曹大娘心裏像是被刀子捅了一樣難受,“好好好,你還威脅上我了。”
“既然這樣,我就讓族長來評評理吧。”
“兒媳婦偷人到底能不能趕出去。”
紅杏有一瞬間的慌亂,可轉瞬想,婆婆是個瞎子,自己又沒有被捉奸在床,怕什麽。
到時候咬死不認就是了。
隻要多等幾天,情郎賺了錢來接她,她就遠走高飛過瀟灑日子去。
“那你喊吧,反正我是清白的。”
“到時候丟人的,還是大郎。”
曹大娘真沒想到自己話說到這份上了,紅杏竟然還心存僥幸。
如此,她與紅杏最後一點情分都被消磨光了。
再出言時,隻剩下對陌生人的無情。
“你以為我眼睛看不見,就不能定你偷人的罪?”
“我看不見沒錯,可郎中不會看不見吧,你的肚子能瞞住誰?”
紅杏這才驚覺,原來瞎眼婆子連自己懷孕都知道了。
想到一會真叫了族長,她一定會被浸豬籠。
剛剛的傲慢全沒了,也不敢再惦記曹家的銀錢,連忙捉著曹大娘的手求情。
“娘,我知道錯了。”
“我年輕做了糊塗事,辜負了你和大郎。”
“我馬上就走,什麽都不拿了,您別喊人。”
曹大娘聽她軟語求情,想著自己兩年心血竟然養出這麽一條白眼狼,咬牙隻吐出一個“滾”字。

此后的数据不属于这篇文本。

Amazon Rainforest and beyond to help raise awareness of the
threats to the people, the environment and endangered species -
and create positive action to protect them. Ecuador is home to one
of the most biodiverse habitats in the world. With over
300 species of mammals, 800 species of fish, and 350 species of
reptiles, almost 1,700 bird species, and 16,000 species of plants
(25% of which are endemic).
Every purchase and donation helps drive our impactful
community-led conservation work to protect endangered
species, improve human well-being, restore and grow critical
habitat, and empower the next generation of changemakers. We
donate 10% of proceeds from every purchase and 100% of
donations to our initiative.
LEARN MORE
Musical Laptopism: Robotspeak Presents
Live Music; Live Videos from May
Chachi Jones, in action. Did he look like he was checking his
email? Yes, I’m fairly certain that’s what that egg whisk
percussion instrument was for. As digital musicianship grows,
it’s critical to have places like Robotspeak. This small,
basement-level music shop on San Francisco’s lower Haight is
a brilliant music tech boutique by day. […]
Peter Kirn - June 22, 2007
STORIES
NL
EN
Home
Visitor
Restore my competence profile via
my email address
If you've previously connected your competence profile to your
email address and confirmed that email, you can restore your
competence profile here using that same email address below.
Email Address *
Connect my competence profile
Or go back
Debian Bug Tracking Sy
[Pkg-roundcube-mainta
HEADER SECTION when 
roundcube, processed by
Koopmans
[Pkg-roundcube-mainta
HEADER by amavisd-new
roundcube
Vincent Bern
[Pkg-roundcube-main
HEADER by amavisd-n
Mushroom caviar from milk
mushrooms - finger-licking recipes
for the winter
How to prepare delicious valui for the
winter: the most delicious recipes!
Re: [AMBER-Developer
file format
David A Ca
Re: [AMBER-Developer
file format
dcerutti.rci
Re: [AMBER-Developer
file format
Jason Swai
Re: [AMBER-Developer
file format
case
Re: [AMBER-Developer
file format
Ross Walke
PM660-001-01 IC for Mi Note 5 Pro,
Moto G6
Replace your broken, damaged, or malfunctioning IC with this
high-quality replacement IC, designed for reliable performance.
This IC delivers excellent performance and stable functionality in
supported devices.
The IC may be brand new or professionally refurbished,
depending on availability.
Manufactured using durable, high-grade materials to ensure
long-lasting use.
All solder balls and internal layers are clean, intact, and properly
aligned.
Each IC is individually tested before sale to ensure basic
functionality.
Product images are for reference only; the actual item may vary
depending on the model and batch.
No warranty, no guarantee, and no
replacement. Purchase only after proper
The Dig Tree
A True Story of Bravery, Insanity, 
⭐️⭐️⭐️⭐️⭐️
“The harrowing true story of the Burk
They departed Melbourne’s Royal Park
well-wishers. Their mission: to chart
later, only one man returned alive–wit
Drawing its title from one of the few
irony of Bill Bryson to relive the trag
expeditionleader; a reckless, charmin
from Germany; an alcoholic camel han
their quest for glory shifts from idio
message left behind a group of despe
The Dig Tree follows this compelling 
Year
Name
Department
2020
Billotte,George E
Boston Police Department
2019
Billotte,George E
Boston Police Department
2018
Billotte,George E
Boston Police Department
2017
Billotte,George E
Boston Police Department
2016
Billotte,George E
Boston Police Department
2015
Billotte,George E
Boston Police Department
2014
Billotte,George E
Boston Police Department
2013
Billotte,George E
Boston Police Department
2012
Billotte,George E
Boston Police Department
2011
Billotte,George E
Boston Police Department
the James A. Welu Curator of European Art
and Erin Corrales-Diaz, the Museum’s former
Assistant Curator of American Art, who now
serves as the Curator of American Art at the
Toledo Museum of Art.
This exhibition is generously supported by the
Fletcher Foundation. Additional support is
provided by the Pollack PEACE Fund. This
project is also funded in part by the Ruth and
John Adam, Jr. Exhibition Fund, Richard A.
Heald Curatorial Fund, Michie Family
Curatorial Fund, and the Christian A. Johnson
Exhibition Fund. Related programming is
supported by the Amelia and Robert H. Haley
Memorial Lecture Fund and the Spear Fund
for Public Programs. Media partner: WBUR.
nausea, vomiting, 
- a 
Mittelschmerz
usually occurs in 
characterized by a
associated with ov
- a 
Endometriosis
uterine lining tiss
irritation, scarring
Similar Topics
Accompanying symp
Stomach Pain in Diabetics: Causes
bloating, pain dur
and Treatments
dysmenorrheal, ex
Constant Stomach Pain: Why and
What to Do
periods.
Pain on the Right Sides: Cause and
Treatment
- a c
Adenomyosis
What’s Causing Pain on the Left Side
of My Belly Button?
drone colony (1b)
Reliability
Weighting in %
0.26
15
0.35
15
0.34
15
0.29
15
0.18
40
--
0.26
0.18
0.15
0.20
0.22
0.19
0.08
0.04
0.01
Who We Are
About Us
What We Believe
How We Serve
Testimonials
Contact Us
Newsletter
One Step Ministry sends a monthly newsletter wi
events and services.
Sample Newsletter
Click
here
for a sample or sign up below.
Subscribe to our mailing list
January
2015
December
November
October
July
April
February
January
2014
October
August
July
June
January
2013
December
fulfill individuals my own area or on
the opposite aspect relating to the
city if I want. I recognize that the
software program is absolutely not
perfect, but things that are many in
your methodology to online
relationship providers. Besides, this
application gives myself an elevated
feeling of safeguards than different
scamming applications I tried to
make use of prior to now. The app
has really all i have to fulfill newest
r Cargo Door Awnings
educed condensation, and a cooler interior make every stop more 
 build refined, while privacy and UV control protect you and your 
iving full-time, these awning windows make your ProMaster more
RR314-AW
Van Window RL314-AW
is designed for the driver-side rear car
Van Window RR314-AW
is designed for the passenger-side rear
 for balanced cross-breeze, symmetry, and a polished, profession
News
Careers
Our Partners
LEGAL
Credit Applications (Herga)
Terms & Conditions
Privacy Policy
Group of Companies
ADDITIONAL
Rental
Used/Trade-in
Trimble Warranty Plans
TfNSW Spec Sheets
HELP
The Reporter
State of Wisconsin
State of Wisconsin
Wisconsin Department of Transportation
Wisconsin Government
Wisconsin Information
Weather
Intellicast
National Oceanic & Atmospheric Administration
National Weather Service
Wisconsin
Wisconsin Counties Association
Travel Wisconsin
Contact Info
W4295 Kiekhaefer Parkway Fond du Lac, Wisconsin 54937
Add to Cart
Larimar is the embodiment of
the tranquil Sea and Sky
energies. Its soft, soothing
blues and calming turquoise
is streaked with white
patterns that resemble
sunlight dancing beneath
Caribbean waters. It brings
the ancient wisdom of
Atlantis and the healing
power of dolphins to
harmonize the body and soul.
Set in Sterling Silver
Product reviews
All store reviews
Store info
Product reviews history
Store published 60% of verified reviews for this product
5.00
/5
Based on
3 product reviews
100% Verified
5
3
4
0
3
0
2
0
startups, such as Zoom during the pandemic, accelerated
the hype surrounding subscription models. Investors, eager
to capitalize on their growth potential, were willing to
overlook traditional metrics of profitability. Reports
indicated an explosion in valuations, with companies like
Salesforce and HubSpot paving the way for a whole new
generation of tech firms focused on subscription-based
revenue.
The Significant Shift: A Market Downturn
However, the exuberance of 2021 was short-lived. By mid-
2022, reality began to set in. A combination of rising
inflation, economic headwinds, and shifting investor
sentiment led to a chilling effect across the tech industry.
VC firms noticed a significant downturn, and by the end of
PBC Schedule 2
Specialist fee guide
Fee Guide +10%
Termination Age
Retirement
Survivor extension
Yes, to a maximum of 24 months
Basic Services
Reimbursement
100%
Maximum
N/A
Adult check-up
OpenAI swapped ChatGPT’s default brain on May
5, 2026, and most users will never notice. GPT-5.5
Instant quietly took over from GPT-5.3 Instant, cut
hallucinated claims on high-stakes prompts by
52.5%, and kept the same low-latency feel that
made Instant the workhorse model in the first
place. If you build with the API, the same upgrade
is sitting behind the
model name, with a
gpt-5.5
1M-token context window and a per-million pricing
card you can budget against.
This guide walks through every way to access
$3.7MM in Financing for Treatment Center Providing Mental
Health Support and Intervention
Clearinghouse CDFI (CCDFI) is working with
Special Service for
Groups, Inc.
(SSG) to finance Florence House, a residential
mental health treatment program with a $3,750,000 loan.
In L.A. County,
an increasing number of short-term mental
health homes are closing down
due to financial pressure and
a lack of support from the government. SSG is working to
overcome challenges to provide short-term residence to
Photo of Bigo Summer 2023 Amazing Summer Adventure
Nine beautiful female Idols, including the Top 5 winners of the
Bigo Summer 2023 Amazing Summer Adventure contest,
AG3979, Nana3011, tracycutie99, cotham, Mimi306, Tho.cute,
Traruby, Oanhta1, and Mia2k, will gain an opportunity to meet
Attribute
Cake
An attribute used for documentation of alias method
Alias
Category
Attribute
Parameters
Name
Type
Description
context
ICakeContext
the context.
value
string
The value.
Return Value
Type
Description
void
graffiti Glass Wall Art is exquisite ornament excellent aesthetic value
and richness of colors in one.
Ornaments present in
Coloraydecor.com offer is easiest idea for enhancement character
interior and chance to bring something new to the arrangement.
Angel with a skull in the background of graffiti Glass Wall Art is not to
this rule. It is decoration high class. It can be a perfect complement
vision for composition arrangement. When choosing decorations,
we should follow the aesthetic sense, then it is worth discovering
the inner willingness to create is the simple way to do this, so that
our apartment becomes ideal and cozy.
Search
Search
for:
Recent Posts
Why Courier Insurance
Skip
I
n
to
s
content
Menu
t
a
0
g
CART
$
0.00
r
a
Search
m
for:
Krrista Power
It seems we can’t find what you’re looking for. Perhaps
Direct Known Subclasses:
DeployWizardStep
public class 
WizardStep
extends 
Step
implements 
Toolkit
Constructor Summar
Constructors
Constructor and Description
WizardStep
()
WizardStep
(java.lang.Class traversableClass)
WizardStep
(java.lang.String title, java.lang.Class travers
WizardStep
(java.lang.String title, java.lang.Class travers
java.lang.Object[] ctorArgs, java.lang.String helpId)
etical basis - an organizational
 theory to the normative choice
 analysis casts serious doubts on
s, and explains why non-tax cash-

紅杏見她答應,拔腿就往外跑,生怕晚了曹大娘反悔找人把她捉回去。
聽著遠去的腳步聲,曹大娘提起的氣鬆了下來。
一口血噴出。
隨後坐在地上,難過的低聲哭泣。
她不敢太大聲招來鄰居,大郎被戴綠帽子到底不光彩。
隻是紅杏走了,等大郎回來,她該如何交代。
大郞生性耿直,心裏又一看重紅杏,要是知道她背地裏偷人還懷上了孩子,肯定接受不了。